++++ Material for this task
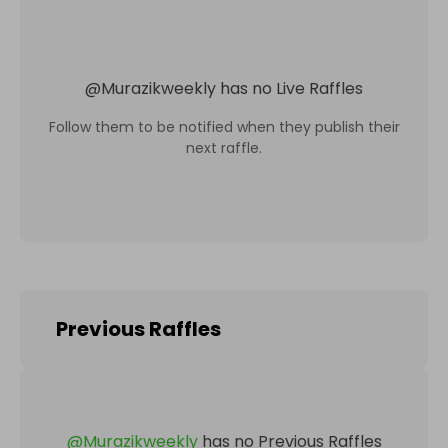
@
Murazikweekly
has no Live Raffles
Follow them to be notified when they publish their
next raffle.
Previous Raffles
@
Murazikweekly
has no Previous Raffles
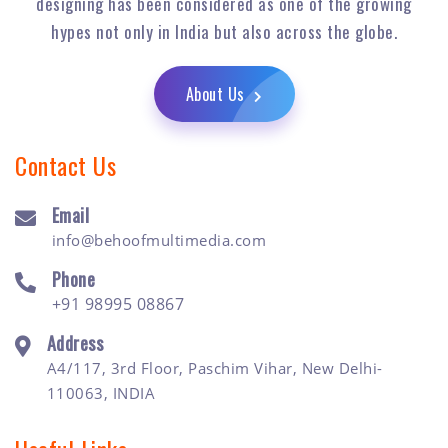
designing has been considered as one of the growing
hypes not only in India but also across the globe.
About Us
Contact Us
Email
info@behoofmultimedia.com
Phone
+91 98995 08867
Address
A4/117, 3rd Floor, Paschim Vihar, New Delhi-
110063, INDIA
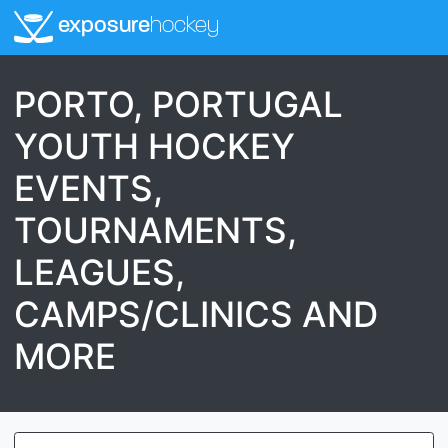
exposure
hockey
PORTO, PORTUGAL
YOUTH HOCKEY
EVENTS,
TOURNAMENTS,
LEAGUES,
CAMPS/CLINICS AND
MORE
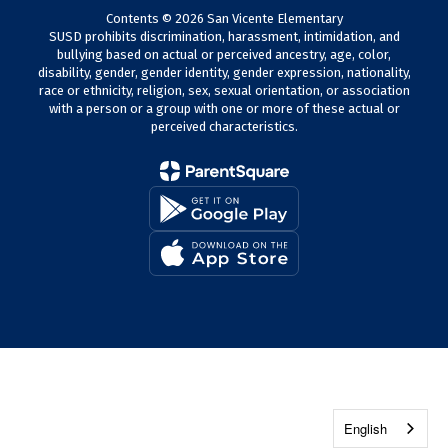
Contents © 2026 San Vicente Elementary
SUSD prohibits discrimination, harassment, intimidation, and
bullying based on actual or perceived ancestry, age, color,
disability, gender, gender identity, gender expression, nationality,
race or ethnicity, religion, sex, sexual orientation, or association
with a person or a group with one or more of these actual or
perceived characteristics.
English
++++++++
*Task to complete*. Rename "Murazikweekly" to "Murazikmonthly" throughout the entries above, leaving every other line unchanged. Omit the pictures from your answer.

*Task solution*.
@
Murazikmonthly
has no Live Raffles
Follow them to be notified when they publish their
next raffle.
Previous Raffles
@
Murazikmonthly
has no Previous Raffles
designing has been considered as one of the growing
hypes not only in India but also across the globe.
About Us
Contact Us
Email
info@behoofmultimedia.com
Phone
+91 98995 08867
Address
A4/117, 3rd Floor, Paschim Vihar, New Delhi-
110063, INDIA
exposure
hockey
PORTO, PORTUGAL
YOUTH HOCKEY
EVENTS,
TOURNAMENTS,
LEAGUES,
CAMPS/CLINICS AND
MORE
Contents © 2026 San Vicente Elementary
SUSD prohibits discrimination, harassment, intimidation, and
bullying based on actual or perceived ancestry, age, color,
disability, gender, gender identity, gender expression, nationality,
race or ethnicity, religion, sex, sexual orientation, or association
with a person or a group with one or more of these actual or
perceived characteristics.
English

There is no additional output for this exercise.